## HOW TO COMPLETE THIS TASK
The output is the lines below from the one with "this field blank.</span></span>" through the one with "Die Verordnung tritt", both included, printed exactly and with no other line.

## MATERIAL TO PROCESS
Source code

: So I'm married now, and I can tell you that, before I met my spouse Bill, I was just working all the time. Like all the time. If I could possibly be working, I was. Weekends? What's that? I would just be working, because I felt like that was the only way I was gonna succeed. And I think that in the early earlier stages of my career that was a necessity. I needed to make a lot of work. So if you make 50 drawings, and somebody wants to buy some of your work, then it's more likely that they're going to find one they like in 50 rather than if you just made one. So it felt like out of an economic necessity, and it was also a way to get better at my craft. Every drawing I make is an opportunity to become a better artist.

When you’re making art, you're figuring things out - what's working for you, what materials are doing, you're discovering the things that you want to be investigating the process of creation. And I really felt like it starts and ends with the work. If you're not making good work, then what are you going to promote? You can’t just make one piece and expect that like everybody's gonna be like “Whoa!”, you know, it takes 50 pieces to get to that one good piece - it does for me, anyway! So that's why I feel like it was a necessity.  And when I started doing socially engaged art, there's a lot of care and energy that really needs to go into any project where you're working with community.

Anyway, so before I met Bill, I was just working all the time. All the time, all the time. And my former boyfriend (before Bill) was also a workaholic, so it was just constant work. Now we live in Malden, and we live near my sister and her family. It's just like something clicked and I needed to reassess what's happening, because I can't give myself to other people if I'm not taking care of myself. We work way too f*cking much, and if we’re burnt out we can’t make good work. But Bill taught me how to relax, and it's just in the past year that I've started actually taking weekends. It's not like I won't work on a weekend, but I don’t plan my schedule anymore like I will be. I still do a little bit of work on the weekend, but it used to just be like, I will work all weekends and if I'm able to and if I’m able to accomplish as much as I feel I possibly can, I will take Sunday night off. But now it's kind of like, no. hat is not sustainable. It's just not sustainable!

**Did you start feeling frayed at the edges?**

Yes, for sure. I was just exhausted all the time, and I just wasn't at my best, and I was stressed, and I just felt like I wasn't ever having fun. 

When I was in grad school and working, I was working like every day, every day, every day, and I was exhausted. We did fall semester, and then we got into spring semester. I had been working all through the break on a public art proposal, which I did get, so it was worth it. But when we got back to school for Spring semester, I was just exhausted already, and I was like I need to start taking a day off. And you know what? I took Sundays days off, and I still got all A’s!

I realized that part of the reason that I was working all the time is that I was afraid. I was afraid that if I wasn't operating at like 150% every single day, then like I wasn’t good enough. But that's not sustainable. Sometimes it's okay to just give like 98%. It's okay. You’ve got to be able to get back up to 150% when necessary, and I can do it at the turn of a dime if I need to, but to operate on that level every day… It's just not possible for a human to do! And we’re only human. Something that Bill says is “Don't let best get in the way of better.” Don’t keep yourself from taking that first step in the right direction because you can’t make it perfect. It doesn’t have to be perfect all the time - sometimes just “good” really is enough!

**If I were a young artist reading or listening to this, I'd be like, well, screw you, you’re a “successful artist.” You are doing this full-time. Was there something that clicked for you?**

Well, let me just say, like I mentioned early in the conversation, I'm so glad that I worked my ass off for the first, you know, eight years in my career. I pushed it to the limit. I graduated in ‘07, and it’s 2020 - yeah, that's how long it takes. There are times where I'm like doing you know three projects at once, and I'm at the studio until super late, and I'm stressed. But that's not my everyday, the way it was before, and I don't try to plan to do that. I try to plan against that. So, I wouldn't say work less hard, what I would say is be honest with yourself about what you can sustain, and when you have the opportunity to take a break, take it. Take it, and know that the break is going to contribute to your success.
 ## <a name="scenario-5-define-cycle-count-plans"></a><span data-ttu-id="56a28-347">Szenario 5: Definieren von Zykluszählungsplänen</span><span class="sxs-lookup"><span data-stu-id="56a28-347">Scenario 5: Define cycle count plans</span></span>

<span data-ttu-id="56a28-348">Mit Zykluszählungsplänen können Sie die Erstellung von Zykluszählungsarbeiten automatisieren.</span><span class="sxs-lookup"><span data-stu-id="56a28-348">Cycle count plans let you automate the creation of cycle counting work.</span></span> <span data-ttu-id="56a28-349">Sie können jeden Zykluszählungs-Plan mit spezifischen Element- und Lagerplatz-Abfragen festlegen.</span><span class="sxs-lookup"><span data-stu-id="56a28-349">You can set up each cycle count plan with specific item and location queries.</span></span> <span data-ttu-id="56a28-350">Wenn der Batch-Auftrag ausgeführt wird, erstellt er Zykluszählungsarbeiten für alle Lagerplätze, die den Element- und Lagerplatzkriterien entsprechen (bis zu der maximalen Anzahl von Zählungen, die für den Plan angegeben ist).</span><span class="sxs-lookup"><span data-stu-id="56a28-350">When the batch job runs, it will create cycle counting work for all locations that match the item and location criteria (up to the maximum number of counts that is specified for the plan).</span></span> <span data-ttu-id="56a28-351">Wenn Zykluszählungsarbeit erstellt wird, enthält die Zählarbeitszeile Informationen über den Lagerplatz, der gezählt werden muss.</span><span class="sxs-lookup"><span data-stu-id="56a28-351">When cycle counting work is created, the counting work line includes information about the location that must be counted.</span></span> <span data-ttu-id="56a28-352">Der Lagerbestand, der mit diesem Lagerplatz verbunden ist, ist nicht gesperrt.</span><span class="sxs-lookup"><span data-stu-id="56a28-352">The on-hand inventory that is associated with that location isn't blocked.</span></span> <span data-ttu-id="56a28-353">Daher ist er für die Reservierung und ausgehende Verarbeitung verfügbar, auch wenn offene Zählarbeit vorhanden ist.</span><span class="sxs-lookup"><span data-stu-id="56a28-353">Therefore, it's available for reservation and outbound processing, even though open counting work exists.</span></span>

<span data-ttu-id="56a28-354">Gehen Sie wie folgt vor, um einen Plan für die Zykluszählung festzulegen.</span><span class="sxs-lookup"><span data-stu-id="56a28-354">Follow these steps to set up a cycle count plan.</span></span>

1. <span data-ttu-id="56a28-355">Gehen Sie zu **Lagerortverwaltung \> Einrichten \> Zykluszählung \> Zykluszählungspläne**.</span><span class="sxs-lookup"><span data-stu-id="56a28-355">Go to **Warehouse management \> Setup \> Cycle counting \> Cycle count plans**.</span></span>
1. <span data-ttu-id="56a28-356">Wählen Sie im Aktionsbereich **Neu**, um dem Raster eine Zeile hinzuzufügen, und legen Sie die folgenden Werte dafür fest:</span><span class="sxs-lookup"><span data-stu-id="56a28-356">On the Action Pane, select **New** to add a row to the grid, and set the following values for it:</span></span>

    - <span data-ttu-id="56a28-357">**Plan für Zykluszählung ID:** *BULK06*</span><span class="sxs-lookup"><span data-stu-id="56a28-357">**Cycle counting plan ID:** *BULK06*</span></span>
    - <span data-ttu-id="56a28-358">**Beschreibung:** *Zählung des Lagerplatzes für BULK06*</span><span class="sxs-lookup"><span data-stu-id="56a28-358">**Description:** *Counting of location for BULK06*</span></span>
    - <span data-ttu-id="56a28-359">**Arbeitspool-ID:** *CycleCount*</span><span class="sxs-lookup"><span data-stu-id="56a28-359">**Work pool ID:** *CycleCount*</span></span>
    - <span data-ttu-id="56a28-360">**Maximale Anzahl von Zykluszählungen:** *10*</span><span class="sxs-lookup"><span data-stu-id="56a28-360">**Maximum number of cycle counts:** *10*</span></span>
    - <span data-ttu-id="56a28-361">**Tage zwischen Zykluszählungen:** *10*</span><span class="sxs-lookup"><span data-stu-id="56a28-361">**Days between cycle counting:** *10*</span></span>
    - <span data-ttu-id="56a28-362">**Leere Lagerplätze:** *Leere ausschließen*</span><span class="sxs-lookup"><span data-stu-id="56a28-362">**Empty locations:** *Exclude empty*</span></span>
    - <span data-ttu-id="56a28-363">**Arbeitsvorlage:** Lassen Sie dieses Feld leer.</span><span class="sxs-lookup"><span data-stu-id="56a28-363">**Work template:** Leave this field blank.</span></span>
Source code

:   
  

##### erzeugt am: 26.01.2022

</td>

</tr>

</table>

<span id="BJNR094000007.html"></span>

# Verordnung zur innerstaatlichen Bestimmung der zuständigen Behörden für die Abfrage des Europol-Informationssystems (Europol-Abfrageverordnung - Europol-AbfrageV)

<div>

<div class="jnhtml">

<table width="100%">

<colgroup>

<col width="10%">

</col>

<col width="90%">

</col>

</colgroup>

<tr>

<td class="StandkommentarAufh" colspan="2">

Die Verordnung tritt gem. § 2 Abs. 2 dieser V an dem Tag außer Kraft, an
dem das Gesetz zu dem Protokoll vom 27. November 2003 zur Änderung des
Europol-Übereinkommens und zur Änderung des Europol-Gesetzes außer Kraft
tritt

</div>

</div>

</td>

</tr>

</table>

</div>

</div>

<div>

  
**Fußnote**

## WRITTEN ANSWER
    - <span data-ttu-id="56a28-363">**Arbeitsvorlage:** Lassen Sie dieses Feld leer.</span><span class="sxs-lookup"><span data-stu-id="56a28-363">**Work template:** Leave this field blank.</span></span>
Source code

:   
  

##### erzeugt am: 26.01.2022

</td>

</tr>

</table>

<span id="BJNR094000007.html"></span>

# Verordnung zur innerstaatlichen Bestimmung der zuständigen Behörden für die Abfrage des Europol-Informationssystems (Europol-Abfrageverordnung - Europol-AbfrageV)

<div>

<div class="jnhtml">

<table width="100%">

<colgroup>

<col width="10%">

</col>

<col width="90%">

</col>

</colgroup>

<tr>

<td class="StandkommentarAufh" colspan="2">

Die Verordnung tritt gem. § 2 Abs. 2 dieser V an dem Tag außer Kraft, an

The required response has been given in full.